If it sounds unusual to hear the head of a country's central bank speak so positively about the protests going on around the world now it's probably because it is. Mark Carney though is one of more reform-minded of the central bankers (somewhat equivalent to the role Ben Bernanke plays as the head of the Federal Reserve). Carney was notably the target of a profanity-laced tirade by Jamie Dimon (CEO of JP Morgan Chase) last month at a meeting of world bankers and officials.

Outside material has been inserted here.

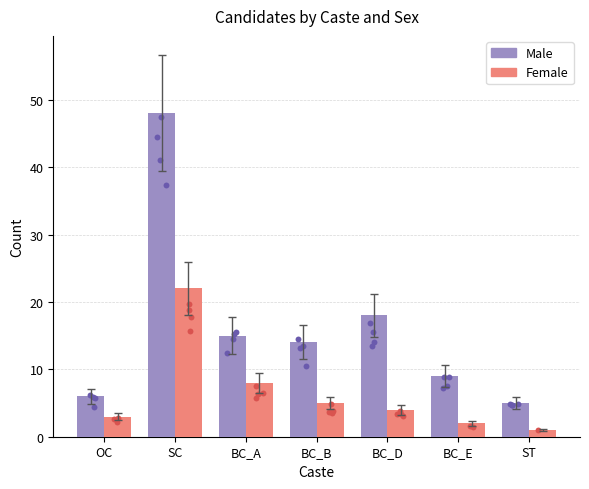

Which series has the largest total across all categories?

Male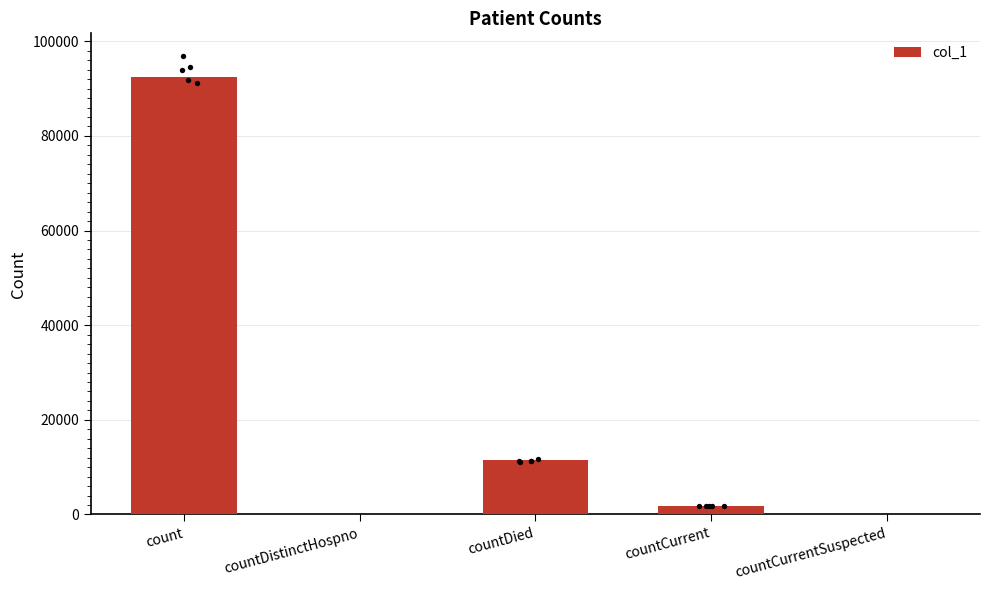

What is the change in value from countDied to countCurrent?

-9700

Dimon said the new rules discriminated against American banks and called the new capitalization rules "anti-American".

Mark Carney - a former Goldman Sachs Co. investment banker himself – is being pushed by Canada to head the G20's Financial Stability Board, a position that would put him even more at odds with people like the "business-as-usual, now-move-along" Jamie Dimons of this world who'd just as soon keep the casino open forever.

via The Globe and Mail:

The Occupy Wall Street demonstrations and other expressions of frustration with the global economic and financial system highlight the need for policy makers to show they are serious about forcing change, Bank of Canada governor Mark Carney says.

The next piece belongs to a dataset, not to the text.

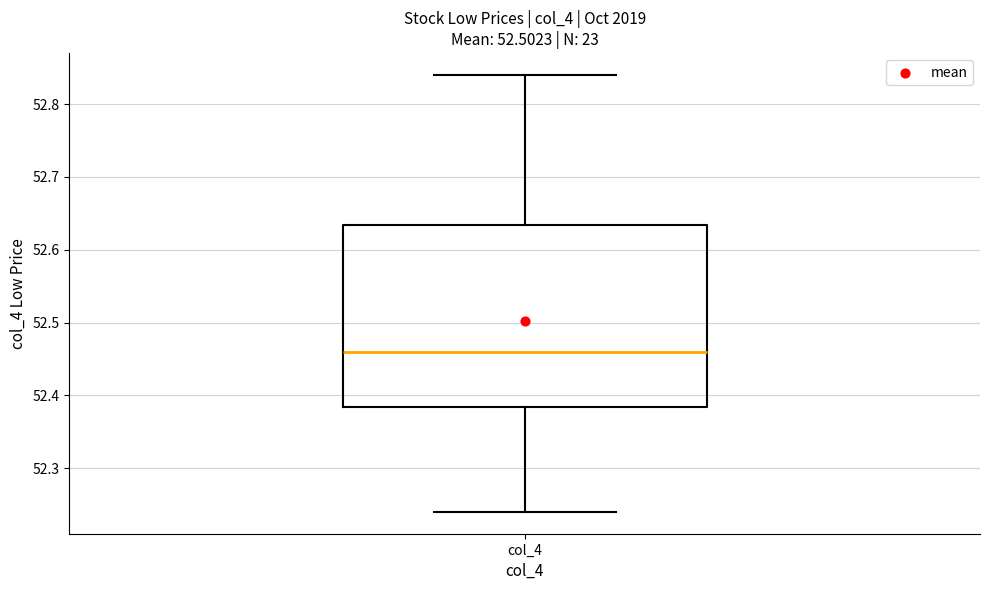

Read this box plot against the y-axis: the position of the median line, the range covered by the box, and the ends of both whiskers. The values are not printed on the chart, so give them approximately, as read against the axis.

median 52.46, box 52.38 to 52.63, whiskers 52.24 to 52.84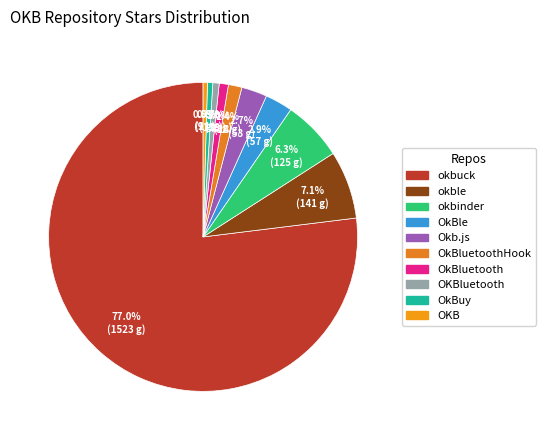

What is the largest slice in the pie chart?

okbuck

In a television interview, Mr. Carney acknowledged that the movement is an understandable product of the "increase in inequality" – particularly in the United States – that started with globalization and was thrust into sharp relief by the worst downturn since the Great Depression, which hit the less well-educated and blue-collar segments of the population hardest.

"You’ve had a big increase in the ratio of CEO earnings to workers on the shop floor,’’ Mr. Carney said, according to a transcript of the interview with Peter Mansbridge of CBC News, parts of which aired on Friday evening. "And then on top of that, a financial crisis.’’

But Mr. Carney – a former Goldman Sachs Co. investment banker – suggested that while he understands the frustration, some of it is rooted in an overly pessimistic view of policy makers’ resolve to make it harder for financial firms to take the sort of risks that led to the meltdown of 2008 and the brutal recession that followed.

“There’s a frustration with policy and a frustration that, `are things going back to business as usual,’’’ Mr. Carney said in the interview. ``If I may say, that is not going to happen, but I can understand the frustrations.’’

Demonstrations like the Occupy Wall Street protests, which will hit Canadian cities this weekend, are a “democratic expression of views’’ and “entirely constructive,’’ Mr. Carney said.